_WHAT TO DO_
The result should be every line in the data below that carries the string "grep".

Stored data
......
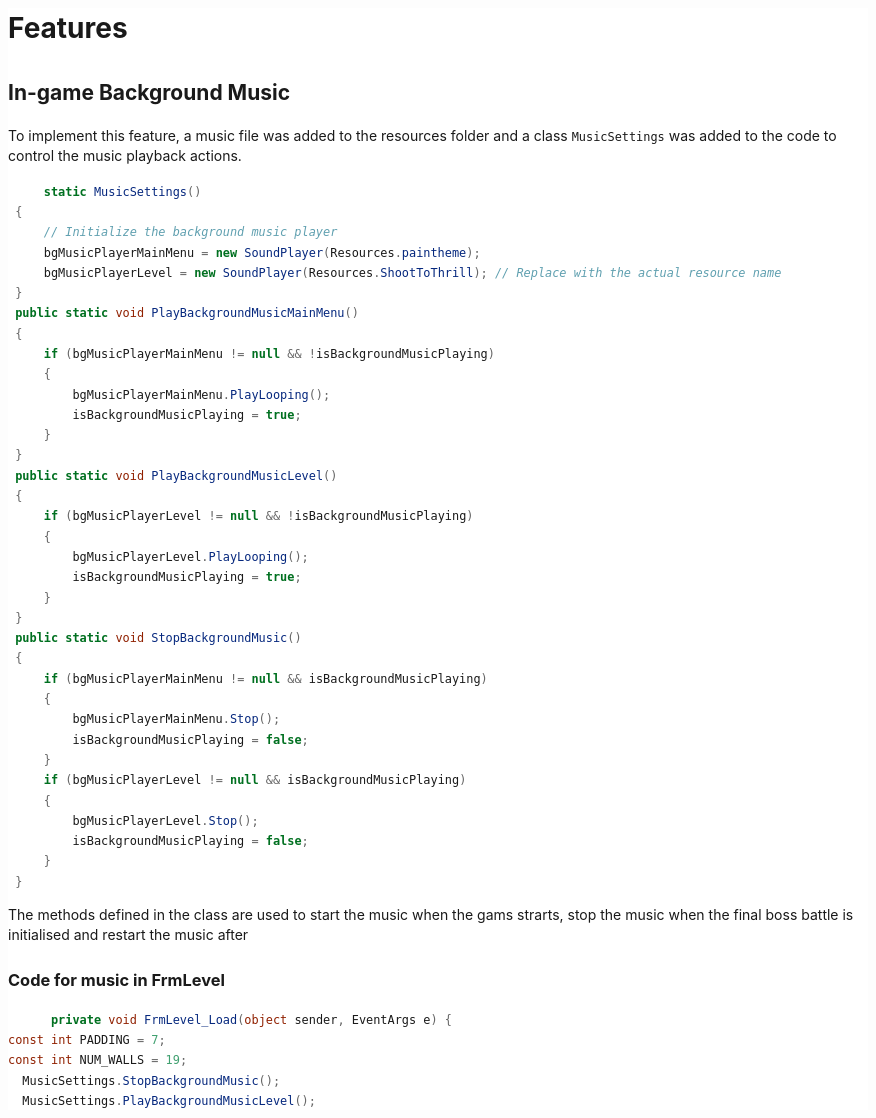 # Features
## In-game Background Music
To implement this feature, a music file was added to the resources folder and a class  `MusicSettings` was added to the code to control the music playback actions. 
``` cs title="MusicSettings Class"
     static MusicSettings()
 {
     // Initialize the background music player
     bgMusicPlayerMainMenu = new SoundPlayer(Resources.paintheme);
     bgMusicPlayerLevel = new SoundPlayer(Resources.ShootToThrill); // Replace with the actual resource name
 }
 public static void PlayBackgroundMusicMainMenu()
 {
     if (bgMusicPlayerMainMenu != null && !isBackgroundMusicPlaying)
     {
         bgMusicPlayerMainMenu.PlayLooping();
         isBackgroundMusicPlaying = true;
     }
 }
 public static void PlayBackgroundMusicLevel()
 {
     if (bgMusicPlayerLevel != null && !isBackgroundMusicPlaying)
     {
         bgMusicPlayerLevel.PlayLooping();
         isBackgroundMusicPlaying = true;
     }
 }
 public static void StopBackgroundMusic()
 {
     if (bgMusicPlayerMainMenu != null && isBackgroundMusicPlaying)
     {
         bgMusicPlayerMainMenu.Stop();
         isBackgroundMusicPlaying = false;
     }
     if (bgMusicPlayerLevel != null && isBackgroundMusicPlaying)
     {
         bgMusicPlayerLevel.Stop();
         isBackgroundMusicPlaying = false;
     }
 }
```
The methods defined in the class are used to start the music when the gams strarts, stop the music when the final boss battle is initialised and restart the music after
### Code for music in FrmLevel 
``` cs  hl_lines="5" title="Start Background Music"
      private void FrmLevel_Load(object sender, EventArgs e) {
const int PADDING = 7;
const int NUM_WALLS = 19;
  MusicSettings.StopBackgroundMusic();
  MusicSettings.PlayBackgroundMusicLevel();
```
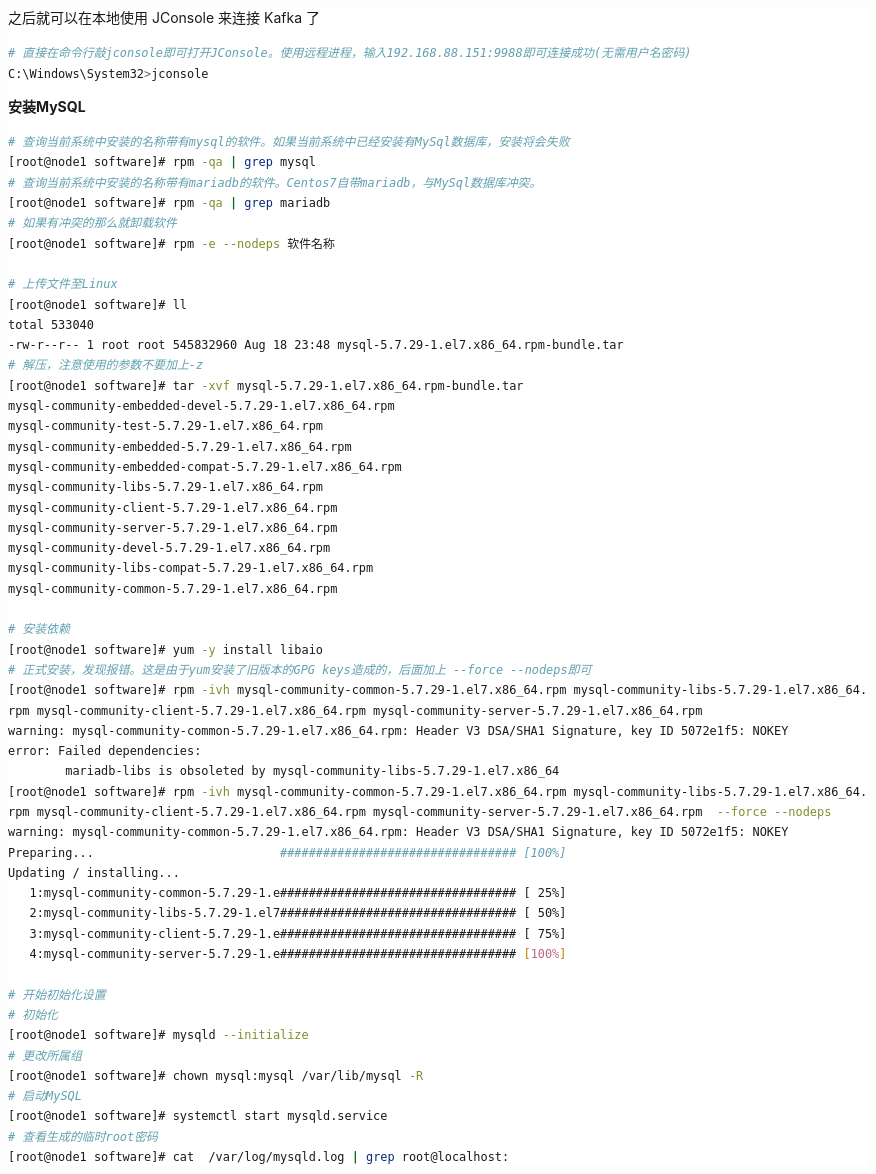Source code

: 之后就可以在本地使用 JConsole 来连接 Kafka 了

```sh
# 直接在命令行敲jconsole即可打开JConsole。使用远程进程，输入192.168.88.151:9988即可连接成功(无需用户名密码)
C:\Windows\System32>jconsole
```

**安装MySQL**

```sh
# 查询当前系统中安装的名称带有mysql的软件。如果当前系统中已经安装有MySql数据库，安装将会失败
[root@node1 software]# rpm -qa | grep mysql
# 查询当前系统中安装的名称带有mariadb的软件。Centos7自带mariadb，与MySql数据库冲突。
[root@node1 software]# rpm -qa | grep mariadb
# 如果有冲突的那么就卸载软件
[root@node1 software]# rpm -e --nodeps 软件名称

# 上传文件至Linux
[root@node1 software]# ll
total 533040
-rw-r--r-- 1 root root 545832960 Aug 18 23:48 mysql-5.7.29-1.el7.x86_64.rpm-bundle.tar
# 解压，注意使用的参数不要加上-z
[root@node1 software]# tar -xvf mysql-5.7.29-1.el7.x86_64.rpm-bundle.tar 
mysql-community-embedded-devel-5.7.29-1.el7.x86_64.rpm
mysql-community-test-5.7.29-1.el7.x86_64.rpm
mysql-community-embedded-5.7.29-1.el7.x86_64.rpm
mysql-community-embedded-compat-5.7.29-1.el7.x86_64.rpm
mysql-community-libs-5.7.29-1.el7.x86_64.rpm
mysql-community-client-5.7.29-1.el7.x86_64.rpm
mysql-community-server-5.7.29-1.el7.x86_64.rpm
mysql-community-devel-5.7.29-1.el7.x86_64.rpm
mysql-community-libs-compat-5.7.29-1.el7.x86_64.rpm
mysql-community-common-5.7.29-1.el7.x86_64.rpm

# 安装依赖
[root@node1 software]# yum -y install libaio
# 正式安装，发现报错。这是由于yum安装了旧版本的GPG keys造成的，后面加上 --force --nodeps即可
[root@node1 software]# rpm -ivh mysql-community-common-5.7.29-1.el7.x86_64.rpm mysql-community-libs-5.7.29-1.el7.x86_64.rpm mysql-community-client-5.7.29-1.el7.x86_64.rpm mysql-community-server-5.7.29-1.el7.x86_64.rpm
warning: mysql-community-common-5.7.29-1.el7.x86_64.rpm: Header V3 DSA/SHA1 Signature, key ID 5072e1f5: NOKEY
error: Failed dependencies:
        mariadb-libs is obsoleted by mysql-community-libs-5.7.29-1.el7.x86_64
[root@node1 software]# rpm -ivh mysql-community-common-5.7.29-1.el7.x86_64.rpm mysql-community-libs-5.7.29-1.el7.x86_64.rpm mysql-community-client-5.7.29-1.el7.x86_64.rpm mysql-community-server-5.7.29-1.el7.x86_64.rpm  --force --nodeps
warning: mysql-community-common-5.7.29-1.el7.x86_64.rpm: Header V3 DSA/SHA1 Signature, key ID 5072e1f5: NOKEY
Preparing...                          ################################# [100%]
Updating / installing...
   1:mysql-community-common-5.7.29-1.e################################# [ 25%]
   2:mysql-community-libs-5.7.29-1.el7################################# [ 50%]
   3:mysql-community-client-5.7.29-1.e################################# [ 75%]
   4:mysql-community-server-5.7.29-1.e################################# [100%]

# 开始初始化设置
# 初始化
[root@node1 software]# mysqld --initialize
# 更改所属组
[root@node1 software]# chown mysql:mysql /var/lib/mysql -R
# 启动MySQL
[root@node1 software]# systemctl start mysqld.service
# 查看生成的临时root密码
[root@node1 software]# cat  /var/log/mysqld.log | grep root@localhost:
```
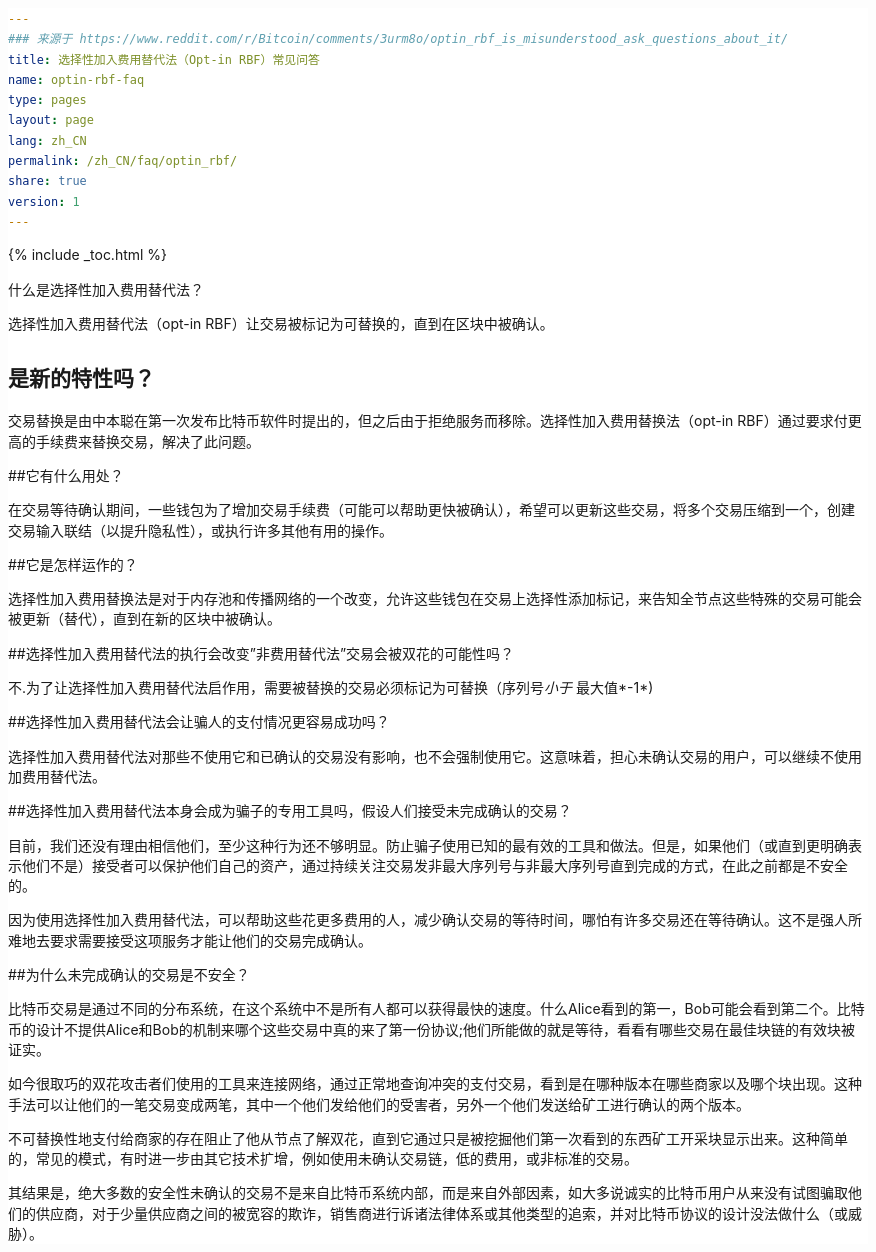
 ```yaml
---
### 来源于 https://www.reddit.com/r/Bitcoin/comments/3urm8o/optin_rbf_is_misunderstood_ask_questions_about_it/
title: 选择性加入费用替代法（Opt-in RBF）常见问答
name: optin-rbf-faq
type: pages
layout: page
lang: zh_CN
permalink: /zh_CN/faq/optin_rbf/
share: true
version: 1
---
```

{% include _toc.html %}

什么是选择性加入费用替代法？

选择性加入费用替代法（opt-in RBF）让交易被标记为可替换的，直到在区块中被确认。

## 是新的特性吗？

交易替换是由中本聪在第一次发布比特币软件时提出的，但之后由于拒绝服务而移除。选择性加入费用替换法（opt-in RBF）通过要求付更高的手续费来替换交易，解决了此问题。

##它有什么用处？

在交易等待确认期间，一些钱包为了增加交易手续费（可能可以帮助更快被确认），希望可以更新这些交易，将多个交易压缩到一个，创建交易输入联结（以提升隐私性），或执行许多其他有用的操作。

##它是怎样运作的？

选择性加入费用替换法是对于内存池和传播网络的一个改变，允许这些钱包在交易上选择性添加标记，来告知全节点这些特殊的交易可能会被更新（替代），直到在新的区块中被确认。

##选择性加入费用替代法的执行会改变”非费用替代法”交易会被双花的可能性吗？

不.为了让选择性加入费用替代法启作用，需要被替换的交易必须标记为可替换（序列号*小于* 最大值*-1*)

##选择性加入费用替代法会让骗人的支付情况更容易成功吗？

选择性加入费用替代法对那些不使用它和已确认的交易没有影响，也不会强制使用它。这意味着，担心未确认交易的用户，可以继续不使用加费用替代法。

##选择性加入费用替代法本身会成为骗子的专用工具吗，假设人们接受未完成确认的交易？

目前，我们还没有理由相信他们，至少这种行为还不够明显。防止骗子使用已知的最有效的工具和做法。但是，如果他们（或直到更明确表示他们不是）接受者可以保护他们自己的资产，通过持续关注交易发非最大序列号与非最大序列号直到完成的方式，在此之前都是不安全的。

因为使用选择性加入费用替代法，可以帮助这些花更多费用的人，减少确认交易的等待时间，哪怕有许多交易还在等待确认。这不是强人所难地去要求需要接受这项服务才能让他们的交易完成确认。

##为什么未完成确认的交易是不安全？

比特币交易是通过不同的分布系统，在这个系统中不是所有人都可以获得最快的速度。什么Alice看到的第一，Bob可能会看到第二个。比特币的设计不提供Alice和Bob的机制来哪个这些交易中真的来了第一份协议;他们所能做的就是等待，看看有哪些交易在最佳块链的有效块被证实。

如今很取巧的双花攻击者们使用的工具来连接网络，通过正常地查询冲突的支付交易，看到是在哪种版本在哪些商家以及哪个块出现。这种手法可以让他们的一笔交易变成两笔，其中一个他们发给他们的受害者，另外一个他们发送给矿工进行确认的两个版本。

不可替换性地支付给商家的存在阻止了他从节点了解双花，直到它通过只是被挖掘他们第一次看到的东西矿工开采块显示出来。这种简单的，常见的模式，有时进一步由其它技术扩增，例如使用未确认交易链，低的费用，或非标准的交易。

其结果是，绝大多数的安全性未确认的交易不是来自比特币系统内部，而是来自外部因素，如大多说诚实的比特币用户从来没有试图骗取他们的供应商，对于少量供应商之间的被宽容的欺诈，销售商进行诉诸法律体系或其他类型的追索，并对比特币协议的设计没法做什么（或威胁）。
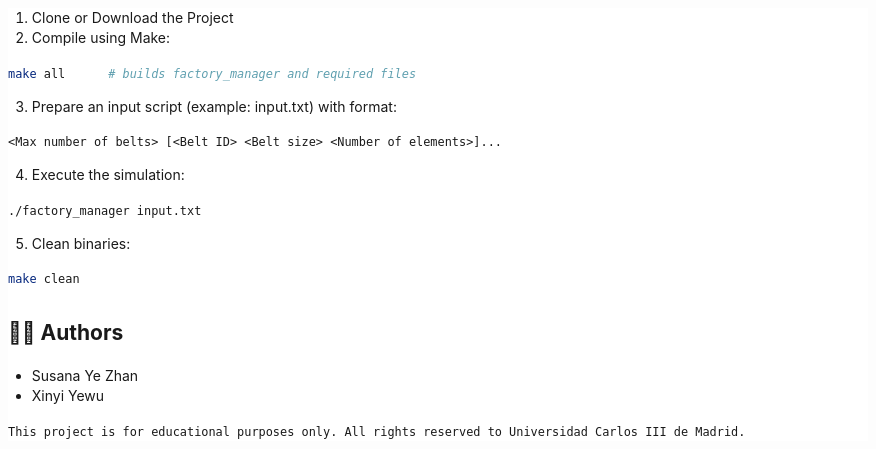 1. Clone or Download the Project
2. Compile using Make:
```bash
make all      # builds factory_manager and required files
```
3. Prepare an input script (example: input.txt) with format:
```
<Max number of belts> [<Belt ID> <Belt size> <Number of elements>]...
```
4. Execute the simulation:
```bash
./factory_manager input.txt
```
5. Clean binaries:
```bash
make clean
```

<h2>🧑‍💻 Authors</h2>

- Susana Ye Zhan
- Xinyi Yewu
```
This project is for educational purposes only. All rights reserved to Universidad Carlos III de Madrid.
```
......
_EXERCISE OUTPUT_
[root@node1 software]# rpm -qa | grep mysql
[root@node1 software]# rpm -qa | grep mariadb
[root@node1 software]# cat  /var/log/mysqld.log | grep root@localhost:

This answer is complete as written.